Jared Triolo Is Quietly Building a Real Case for Your Watch List
Jared Triolo has been on WaiverScout's radar since March, and after months of "deprioritize" classifications, the signal is finally turning. His 7-day wOBA sits at .379 — up from .346 over the last 30 days — and a dramatic strikeout rate plunge suggests something mechanical has clicked for the Pirates' multi-position infielder.
The Strikeout Rate Drop Is the Story
Let's start with the number that matters most: Triolo's K% has cratered from 22.8% over 30 days to just 10.0% in the last week. That's not a small fluctuation — that's a hitter who has fundamentally changed his approach at the plate. Over 20 PA in the last seven days, he's striking out at an elite rate while maintaining a 10% walk rate. The selectivity is there. The contact is there. And at 34 PA over the 14-day window, this isn't a two-game mirage.
The Batted Ball Data Backs It Up
Triolo's exit velocity over the last seven days has jumped to 97.2 mph, a massive leap from the 87.7 mph he posted over the 14-day window and 88.2 mph across the last month. His hard-hit rate tells the same story: 66.7% over the last week compared to 44.4% over 14 days and 39.4% over 30 days. When a hitter simultaneously cuts his strikeouts in half and starts barreling up the ball at this rate, the data is clear — the quality of contact has changed.
His .294 average over the last week and .300 over 14 days are supported by the underlying metrics. This isn't batting average propped up by luck — the exit velocity and hard-hit numbers validate the results.

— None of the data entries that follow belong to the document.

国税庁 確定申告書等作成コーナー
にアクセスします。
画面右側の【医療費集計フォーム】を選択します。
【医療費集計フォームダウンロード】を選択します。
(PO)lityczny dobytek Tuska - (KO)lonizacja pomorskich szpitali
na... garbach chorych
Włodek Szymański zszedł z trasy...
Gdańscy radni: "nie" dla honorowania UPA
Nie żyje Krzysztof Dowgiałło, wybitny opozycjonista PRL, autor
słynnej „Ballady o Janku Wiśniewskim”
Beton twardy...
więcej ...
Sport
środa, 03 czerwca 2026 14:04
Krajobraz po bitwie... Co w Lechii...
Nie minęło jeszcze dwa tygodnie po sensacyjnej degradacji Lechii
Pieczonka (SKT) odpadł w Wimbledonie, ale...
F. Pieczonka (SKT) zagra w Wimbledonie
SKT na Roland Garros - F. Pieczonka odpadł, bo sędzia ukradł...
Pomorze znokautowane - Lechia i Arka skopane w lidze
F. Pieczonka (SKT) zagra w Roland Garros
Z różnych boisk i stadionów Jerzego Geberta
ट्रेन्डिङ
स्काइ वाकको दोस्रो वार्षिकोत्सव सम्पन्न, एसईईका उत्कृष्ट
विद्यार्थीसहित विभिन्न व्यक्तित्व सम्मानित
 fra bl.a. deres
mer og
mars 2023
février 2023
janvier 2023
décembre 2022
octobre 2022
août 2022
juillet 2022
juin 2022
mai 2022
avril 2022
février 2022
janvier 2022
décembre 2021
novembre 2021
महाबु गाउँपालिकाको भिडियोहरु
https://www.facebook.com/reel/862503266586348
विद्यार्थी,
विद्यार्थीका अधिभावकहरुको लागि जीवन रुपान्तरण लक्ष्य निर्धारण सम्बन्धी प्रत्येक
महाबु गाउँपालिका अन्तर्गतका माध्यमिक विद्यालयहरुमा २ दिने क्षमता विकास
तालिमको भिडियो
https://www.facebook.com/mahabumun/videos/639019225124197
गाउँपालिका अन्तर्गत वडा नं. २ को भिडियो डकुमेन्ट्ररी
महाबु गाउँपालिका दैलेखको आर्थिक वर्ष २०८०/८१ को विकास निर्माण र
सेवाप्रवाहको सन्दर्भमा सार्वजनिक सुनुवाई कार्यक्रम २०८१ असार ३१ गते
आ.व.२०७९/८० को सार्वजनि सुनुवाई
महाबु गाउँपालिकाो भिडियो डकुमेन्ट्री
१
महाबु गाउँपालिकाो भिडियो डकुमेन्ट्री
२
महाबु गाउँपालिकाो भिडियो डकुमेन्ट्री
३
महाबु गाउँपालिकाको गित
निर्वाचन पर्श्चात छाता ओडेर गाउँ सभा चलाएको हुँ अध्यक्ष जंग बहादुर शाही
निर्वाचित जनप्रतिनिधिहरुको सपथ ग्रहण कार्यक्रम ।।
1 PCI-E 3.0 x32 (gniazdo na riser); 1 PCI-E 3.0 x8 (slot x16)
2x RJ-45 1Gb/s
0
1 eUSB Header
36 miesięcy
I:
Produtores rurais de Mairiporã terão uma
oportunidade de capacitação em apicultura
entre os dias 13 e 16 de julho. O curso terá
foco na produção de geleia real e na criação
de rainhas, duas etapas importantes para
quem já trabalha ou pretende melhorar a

The Counting Stats Need Context
The raw line over the last five games won't blow you away: no homers, one stolen base, and just 3 RBI in that stretch. But Triolo has produced 4 steals over the last 30 days, showing that the speed element is real and consistent. The power may come — a 97.2 mph average exit velocity creates home runs eventually — but right now the value proposition is batting average, on-base skills, and stolen bases from a player with 1B/2B/3B/SS eligibility.
Ownership Window and Signal History
Triolo is rostered in just 1% of leagues. Nobody is talking about him. Pitcher List noted him as a deep-league option previously, and ESPN lists him on the Pirates' roster, but he's off the mainstream fantasy radar entirely. That's your window.
WaiverScout's algorithm had Triolo classified as "deprioritize" from March through late May — and rightfully so. The skills weren't there yet. But we flagged him as a "watch" on June 21, then again on June 29, and the signal has only strengthened. The strikeout rate has dropped. The exit velocity has spiked. The playing time — 20 PA in the last seven days — shows Pittsburgh is giving him full run.
Positional Flexibility Adds Value
Four-position eligibility (1B, 2B, 3B, SS) makes Triolo a roster construction dream if the bat sustains. In Pittsburgh's infield mix alongside players like Ernie Clement, Triolo has carved out consistent at-bats, and the multi-positional utility gives him lineup resilience that pure shortstops don't offer.
Verdict: Watch
Triolo is a watch, not an add — yet. The 7-day skill spike is legitimate and supported by hard-hit data, but we need to see the strikeout rate stay suppressed and the exit velocity hold above 90 mph over a larger window. If the 14-day numbers start reflecting what the 7-day numbers are showing, this classification moves up fast. In deep leagues (14+ teams), he's already a speculative add for the positional flexibility and stolen base upside alone. In standard formats, keep him on your watch list and be ready to move before the ownership percentage catches up to the signal.